[Supplied data — start]
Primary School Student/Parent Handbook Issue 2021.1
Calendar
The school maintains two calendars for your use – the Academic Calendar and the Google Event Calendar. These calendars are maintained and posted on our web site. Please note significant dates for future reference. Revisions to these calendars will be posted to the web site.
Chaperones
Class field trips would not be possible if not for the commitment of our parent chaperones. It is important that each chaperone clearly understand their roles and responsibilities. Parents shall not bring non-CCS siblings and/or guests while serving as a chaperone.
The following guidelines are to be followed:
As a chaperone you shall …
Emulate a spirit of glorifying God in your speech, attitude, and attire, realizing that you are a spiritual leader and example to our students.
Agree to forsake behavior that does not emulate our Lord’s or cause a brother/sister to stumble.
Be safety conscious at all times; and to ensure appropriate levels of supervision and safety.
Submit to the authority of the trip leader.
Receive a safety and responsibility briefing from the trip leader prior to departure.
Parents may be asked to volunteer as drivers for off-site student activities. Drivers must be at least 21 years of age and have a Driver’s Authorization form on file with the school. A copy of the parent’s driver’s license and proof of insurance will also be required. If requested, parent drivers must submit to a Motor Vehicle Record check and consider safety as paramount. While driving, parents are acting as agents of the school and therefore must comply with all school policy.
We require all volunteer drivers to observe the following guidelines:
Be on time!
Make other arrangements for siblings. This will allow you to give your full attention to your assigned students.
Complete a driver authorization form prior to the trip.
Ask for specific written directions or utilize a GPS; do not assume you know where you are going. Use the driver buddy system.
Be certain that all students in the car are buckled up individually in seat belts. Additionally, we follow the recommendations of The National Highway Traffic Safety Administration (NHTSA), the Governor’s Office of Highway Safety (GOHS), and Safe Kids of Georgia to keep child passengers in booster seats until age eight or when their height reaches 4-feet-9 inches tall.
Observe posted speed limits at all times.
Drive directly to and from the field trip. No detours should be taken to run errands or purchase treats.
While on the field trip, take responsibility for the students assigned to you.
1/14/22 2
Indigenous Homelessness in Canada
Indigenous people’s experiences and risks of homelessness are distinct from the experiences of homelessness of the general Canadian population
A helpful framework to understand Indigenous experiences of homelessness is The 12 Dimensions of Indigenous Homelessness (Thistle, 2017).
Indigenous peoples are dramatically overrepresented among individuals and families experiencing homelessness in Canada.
[Supplied data — finish]
| Required action |
Each line from the first line of the listing through the line containing "Be safety conscious" must be set down exactly; no other line belongs in the answer.

| The answer |
Primary School Student/Parent Handbook Issue 2021.1
Calendar
The school maintains two calendars for your use – the Academic Calendar and the Google Event Calendar. These calendars are maintained and posted on our web site. Please note significant dates for future reference. Revisions to these calendars will be posted to the web site.
Chaperones
Class field trips would not be possible if not for the commitment of our parent chaperones. It is important that each chaperone clearly understand their roles and responsibilities. Parents shall not bring non-CCS siblings and/or guests while serving as a chaperone.
The following guidelines are to be followed:
As a chaperone you shall …
Emulate a spirit of glorifying God in your speech, attitude, and attire, realizing that you are a spiritual leader and example to our students.
Agree to forsake behavior that does not emulate our Lord’s or cause a brother/sister to stumble.
Be safety conscious at all times; and to ensure appropriate levels of supervision and safety.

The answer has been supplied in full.